I have N < 2^n randomly generated n-bit numbers stored in a file the lookup for which is expensive. Given a number Y, I have to search for a number in the file that is at most k hamming dist. from Y. Now this calls for a C(n 1) + C(n 2) + C(n 3)...+C(n,k) worst case lookups which is not feasible in my case. I tried storing the distribution of 1's and 0's at each bit position in memory and prioritized my lookups. So, I stored probability of bit i being 0/1:
Pr(bi=0), Pr(bi=1) for all i from 0 to n-1.
But it didn't help much since N is too large and have almost equal distribution of 1/0 in every bit location. Is there a way this thing can be done more efficiently. For now, you can assume n=32, N = 2^24.
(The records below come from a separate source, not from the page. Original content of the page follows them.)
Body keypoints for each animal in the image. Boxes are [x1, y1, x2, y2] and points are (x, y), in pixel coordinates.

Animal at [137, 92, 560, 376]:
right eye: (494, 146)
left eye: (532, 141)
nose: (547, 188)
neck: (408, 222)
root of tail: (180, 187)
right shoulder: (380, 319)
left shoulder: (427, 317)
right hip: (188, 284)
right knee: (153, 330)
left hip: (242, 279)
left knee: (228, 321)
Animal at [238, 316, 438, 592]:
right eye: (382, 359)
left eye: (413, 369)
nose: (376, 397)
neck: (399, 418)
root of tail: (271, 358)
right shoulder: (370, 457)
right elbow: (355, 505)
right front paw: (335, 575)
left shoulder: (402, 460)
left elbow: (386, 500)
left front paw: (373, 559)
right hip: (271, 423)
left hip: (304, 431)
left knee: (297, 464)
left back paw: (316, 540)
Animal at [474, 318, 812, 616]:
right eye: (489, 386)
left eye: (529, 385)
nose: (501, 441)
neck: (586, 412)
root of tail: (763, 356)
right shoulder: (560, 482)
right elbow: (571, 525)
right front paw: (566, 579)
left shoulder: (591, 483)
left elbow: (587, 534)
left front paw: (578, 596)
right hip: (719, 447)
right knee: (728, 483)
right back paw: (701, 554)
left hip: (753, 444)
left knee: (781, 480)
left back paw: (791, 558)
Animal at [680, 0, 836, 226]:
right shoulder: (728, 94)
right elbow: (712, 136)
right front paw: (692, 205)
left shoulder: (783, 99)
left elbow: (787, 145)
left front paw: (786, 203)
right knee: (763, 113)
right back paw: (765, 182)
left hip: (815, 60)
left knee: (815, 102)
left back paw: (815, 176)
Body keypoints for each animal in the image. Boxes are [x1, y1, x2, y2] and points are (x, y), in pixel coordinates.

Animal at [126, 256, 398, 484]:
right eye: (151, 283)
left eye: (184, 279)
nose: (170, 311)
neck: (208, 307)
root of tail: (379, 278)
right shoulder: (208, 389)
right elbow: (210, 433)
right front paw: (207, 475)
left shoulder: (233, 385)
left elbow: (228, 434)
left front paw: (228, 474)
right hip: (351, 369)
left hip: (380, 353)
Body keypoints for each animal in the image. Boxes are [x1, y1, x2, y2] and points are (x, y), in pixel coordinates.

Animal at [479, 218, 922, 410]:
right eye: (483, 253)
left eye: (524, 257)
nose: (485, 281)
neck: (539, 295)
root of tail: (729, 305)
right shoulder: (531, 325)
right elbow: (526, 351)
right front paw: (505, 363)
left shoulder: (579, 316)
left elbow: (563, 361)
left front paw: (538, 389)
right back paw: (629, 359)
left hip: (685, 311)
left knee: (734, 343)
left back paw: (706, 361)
Perhaps you could store it as a graph, with links to the next closest numbers in the set, by hamming distance, then all you need to do is follow one of the links to another number to find the next closest one. Then use an index to keep track of where the numbers are by file offset, so you don't have to search the graph for Y when you need to find its nearby neighbors.
You also say you have 2^24 numbers, which according to wolfram alpha (http://www.wolframalpha.com/input/?i=2^24+*+32+bits) is only 64MB. Could you just put it all in ram to make the accesses faster? Perhaps that would happen automatically with caching on your machine?